INSTRUCTION | Report how many lines in the data below contain the string "ldquo", matching case exactly. Give only the number.

-- Opening Marker --

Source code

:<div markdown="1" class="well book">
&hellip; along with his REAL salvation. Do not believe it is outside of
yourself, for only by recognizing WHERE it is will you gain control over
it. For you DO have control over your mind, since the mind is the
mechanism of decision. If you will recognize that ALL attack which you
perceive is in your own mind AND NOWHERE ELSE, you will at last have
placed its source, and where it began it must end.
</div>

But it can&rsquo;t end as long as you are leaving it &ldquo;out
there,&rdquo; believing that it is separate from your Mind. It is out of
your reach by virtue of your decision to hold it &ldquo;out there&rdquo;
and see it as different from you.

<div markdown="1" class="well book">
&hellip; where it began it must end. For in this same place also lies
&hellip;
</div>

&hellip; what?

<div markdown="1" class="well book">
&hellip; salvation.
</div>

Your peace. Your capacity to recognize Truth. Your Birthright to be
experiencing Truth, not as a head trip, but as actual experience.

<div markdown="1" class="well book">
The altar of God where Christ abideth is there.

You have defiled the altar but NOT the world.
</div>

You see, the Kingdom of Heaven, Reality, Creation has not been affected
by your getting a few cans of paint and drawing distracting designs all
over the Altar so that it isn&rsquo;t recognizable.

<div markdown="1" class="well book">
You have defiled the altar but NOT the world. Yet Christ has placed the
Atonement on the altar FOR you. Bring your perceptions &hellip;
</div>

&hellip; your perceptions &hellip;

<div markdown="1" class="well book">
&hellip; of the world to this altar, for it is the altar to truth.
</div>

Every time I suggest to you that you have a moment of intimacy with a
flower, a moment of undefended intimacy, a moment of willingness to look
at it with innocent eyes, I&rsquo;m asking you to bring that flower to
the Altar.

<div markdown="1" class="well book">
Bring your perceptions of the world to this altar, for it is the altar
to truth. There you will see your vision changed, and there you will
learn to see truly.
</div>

-- Closing Marker --

ANSWER | 2